_Work task_
Every line of the data below needs to be reproduced exactly.

Source data:
──────

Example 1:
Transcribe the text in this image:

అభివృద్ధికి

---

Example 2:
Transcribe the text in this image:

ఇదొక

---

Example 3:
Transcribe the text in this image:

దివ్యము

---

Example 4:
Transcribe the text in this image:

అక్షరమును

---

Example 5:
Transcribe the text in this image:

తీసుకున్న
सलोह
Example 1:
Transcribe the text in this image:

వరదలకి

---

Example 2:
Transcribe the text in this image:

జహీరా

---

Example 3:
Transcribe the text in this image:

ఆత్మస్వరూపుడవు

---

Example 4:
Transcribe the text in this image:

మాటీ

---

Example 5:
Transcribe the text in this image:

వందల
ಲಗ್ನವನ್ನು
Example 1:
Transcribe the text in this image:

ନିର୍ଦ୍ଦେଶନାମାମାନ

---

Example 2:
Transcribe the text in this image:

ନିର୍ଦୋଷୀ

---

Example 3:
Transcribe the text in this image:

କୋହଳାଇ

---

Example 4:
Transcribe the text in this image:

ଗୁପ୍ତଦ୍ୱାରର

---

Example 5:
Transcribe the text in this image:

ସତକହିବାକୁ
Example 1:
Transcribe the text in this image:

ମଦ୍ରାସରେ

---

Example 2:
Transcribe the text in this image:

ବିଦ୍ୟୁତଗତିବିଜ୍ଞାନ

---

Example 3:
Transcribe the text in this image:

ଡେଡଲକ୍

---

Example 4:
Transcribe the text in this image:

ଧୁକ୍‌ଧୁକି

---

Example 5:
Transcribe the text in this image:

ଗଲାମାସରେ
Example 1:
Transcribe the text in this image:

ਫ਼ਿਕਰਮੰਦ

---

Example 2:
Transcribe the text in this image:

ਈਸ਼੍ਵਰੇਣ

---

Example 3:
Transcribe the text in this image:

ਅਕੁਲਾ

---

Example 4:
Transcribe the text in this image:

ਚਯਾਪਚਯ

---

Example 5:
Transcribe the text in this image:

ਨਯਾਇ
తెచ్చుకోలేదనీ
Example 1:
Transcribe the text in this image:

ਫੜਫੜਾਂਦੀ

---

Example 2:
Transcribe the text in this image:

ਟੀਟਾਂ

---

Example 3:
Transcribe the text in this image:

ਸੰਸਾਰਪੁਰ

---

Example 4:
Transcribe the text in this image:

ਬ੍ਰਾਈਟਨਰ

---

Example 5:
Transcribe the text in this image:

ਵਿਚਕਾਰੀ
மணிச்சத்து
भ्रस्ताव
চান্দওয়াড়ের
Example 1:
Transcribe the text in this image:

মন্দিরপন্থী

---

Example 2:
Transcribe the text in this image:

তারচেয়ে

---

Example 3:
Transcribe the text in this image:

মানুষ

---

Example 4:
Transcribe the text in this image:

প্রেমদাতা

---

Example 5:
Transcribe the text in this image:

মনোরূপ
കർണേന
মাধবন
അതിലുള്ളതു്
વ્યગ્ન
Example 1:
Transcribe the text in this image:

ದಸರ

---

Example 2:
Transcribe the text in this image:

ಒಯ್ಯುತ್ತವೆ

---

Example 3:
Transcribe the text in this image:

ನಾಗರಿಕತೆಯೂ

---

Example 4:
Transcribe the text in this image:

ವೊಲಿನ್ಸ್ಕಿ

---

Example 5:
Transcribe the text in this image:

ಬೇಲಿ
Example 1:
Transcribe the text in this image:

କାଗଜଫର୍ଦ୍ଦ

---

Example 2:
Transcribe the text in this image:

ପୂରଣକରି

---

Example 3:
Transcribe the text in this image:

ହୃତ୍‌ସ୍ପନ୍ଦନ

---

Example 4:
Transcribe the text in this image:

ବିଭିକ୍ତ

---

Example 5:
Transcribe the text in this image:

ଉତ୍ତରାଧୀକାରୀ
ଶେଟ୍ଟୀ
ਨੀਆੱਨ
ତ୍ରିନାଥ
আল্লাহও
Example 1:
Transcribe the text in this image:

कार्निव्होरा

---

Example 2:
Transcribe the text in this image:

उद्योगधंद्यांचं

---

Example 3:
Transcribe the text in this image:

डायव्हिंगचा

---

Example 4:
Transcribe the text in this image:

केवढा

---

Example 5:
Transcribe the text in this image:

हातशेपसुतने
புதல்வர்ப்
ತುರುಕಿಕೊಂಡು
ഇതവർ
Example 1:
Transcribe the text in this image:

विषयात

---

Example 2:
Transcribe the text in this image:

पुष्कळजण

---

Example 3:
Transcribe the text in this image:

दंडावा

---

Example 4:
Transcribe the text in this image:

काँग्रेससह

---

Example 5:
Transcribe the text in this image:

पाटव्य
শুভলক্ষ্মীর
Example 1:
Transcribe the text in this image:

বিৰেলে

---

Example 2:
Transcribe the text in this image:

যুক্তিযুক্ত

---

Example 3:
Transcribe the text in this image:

──────

_Task solution_
Example 1:
Transcribe the text in this image:

అభివృద్ధికి

---

Example 2:
Transcribe the text in this image:

ఇదొక

---

Example 3:
Transcribe the text in this image:

దివ్యము

---

Example 4:
Transcribe the text in this image:

అక్షరమును

---

Example 5:
Transcribe the text in this image:

తీసుకున్న
सलोह
Example 1:
Transcribe the text in this image:

వరదలకి

---

Example 2:
Transcribe the text in this image:

జహీరా

---

Example 3:
Transcribe the text in this image:

ఆత్మస్వరూపుడవు

---

Example 4:
Transcribe the text in this image:

మాటీ

---

Example 5:
Transcribe the text in this image:

వందల
ಲಗ್ನವನ್ನು
Example 1:
Transcribe the text in this image:

ନିର୍ଦ୍ଦେଶନାମାମାନ

---

Example 2:
Transcribe the text in this image:

ନିର୍ଦୋଷୀ

---

Example 3:
Transcribe the text in this image:

କୋହଳାଇ

---

Example 4:
Transcribe the text in this image:

ଗୁପ୍ତଦ୍ୱାରର

---

Example 5:
Transcribe the text in this image:

ସତକହିବାକୁ
Example 1:
Transcribe the text in this image:

ମଦ୍ରାସରେ

---

Example 2:
Transcribe the text in this image:

ବିଦ୍ୟୁତଗତିବିଜ୍ଞାନ

---

Example 3:
Transcribe the text in this image:

ଡେଡଲକ୍

---

Example 4:
Transcribe the text in this image:

ଧୁକ୍‌ଧୁକି

---

Example 5:
Transcribe the text in this image:

ଗଲାମାସରେ
Example 1:
Transcribe the text in this image:

ਫ਼ਿਕਰਮੰਦ

---

Example 2:
Transcribe the text in this image:

ਈਸ਼੍ਵਰੇਣ

---

Example 3:
Transcribe the text in this image:

ਅਕੁਲਾ

---

Example 4:
Transcribe the text in this image:

ਚਯਾਪਚਯ

---

Example 5:
Transcribe the text in this image:

ਨਯਾਇ
తెచ్చుకోలేదనీ
Example 1:
Transcribe the text in this image:

ਫੜਫੜਾਂਦੀ

---

Example 2:
Transcribe the text in this image:

ਟੀਟਾਂ

---

Example 3:
Transcribe the text in this image:

ਸੰਸਾਰਪੁਰ

---

Example 4:
Transcribe the text in this image:

ਬ੍ਰਾਈਟਨਰ

---

Example 5:
Transcribe the text in this image:

ਵਿਚਕਾਰੀ
மணிச்சத்து
भ्रस्ताव
চান্দওয়াড়ের
Example 1:
Transcribe the text in this image:

মন্দিরপন্থী

---

Example 2:
Transcribe the text in this image:

তারচেয়ে

---

Example 3:
Transcribe the text in this image:

মানুষ

---

Example 4:
Transcribe the text in this image:

প্রেমদাতা

---

Example 5:
Transcribe the text in this image:

মনোরূপ
കർണേന
মাধবন
അതിലുള്ളതു്
વ્યગ્ન
Example 1:
Transcribe the text in this image:

ದಸರ

---

Example 2:
Transcribe the text in this image:

ಒಯ್ಯುತ್ತವೆ

---

Example 3:
Transcribe the text in this image:

ನಾಗರಿಕತೆಯೂ

---

Example 4:
Transcribe the text in this image:

ವೊಲಿನ್ಸ್ಕಿ

---

Example 5:
Transcribe the text in this image:

ಬೇಲಿ
Example 1:
Transcribe the text in this image:

କାଗଜଫର୍ଦ୍ଦ

---

Example 2:
Transcribe the text in this image:

ପୂରଣକରି

---

Example 3:
Transcribe the text in this image:

ହୃତ୍‌ସ୍ପନ୍ଦନ

---

Example 4:
Transcribe the text in this image:

ବିଭିକ୍ତ

---

Example 5:
Transcribe the text in this image:

ଉତ୍ତରାଧୀକାରୀ
ଶେଟ୍ଟୀ
ਨੀਆੱਨ
ତ୍ରିନାଥ
আল্লাহও
Example 1:
Transcribe the text in this image:

कार्निव्होरा

---

Example 2:
Transcribe the text in this image:

उद्योगधंद्यांचं

---

Example 3:
Transcribe the text in this image:

डायव्हिंगचा

---

Example 4:
Transcribe the text in this image:

केवढा

---

Example 5:
Transcribe the text in this image:

हातशेपसुतने
புதல்வர்ப்
ತುರುಕಿಕೊಂಡು
ഇതവർ
Example 1:
Transcribe the text in this image:

विषयात

---

Example 2:
Transcribe the text in this image:

पुष्कळजण

---

Example 3:
Transcribe the text in this image:

दंडावा

---

Example 4:
Transcribe the text in this image:

काँग्रेससह

---

Example 5:
Transcribe the text in this image:

पाटव्य
শুভলক্ষ্মীর
Example 1:
Transcribe the text in this image:

বিৰেলে

---

Example 2:
Transcribe the text in this image:

যুক্তিযুক্ত

---

Example 3:
Transcribe the text in this image:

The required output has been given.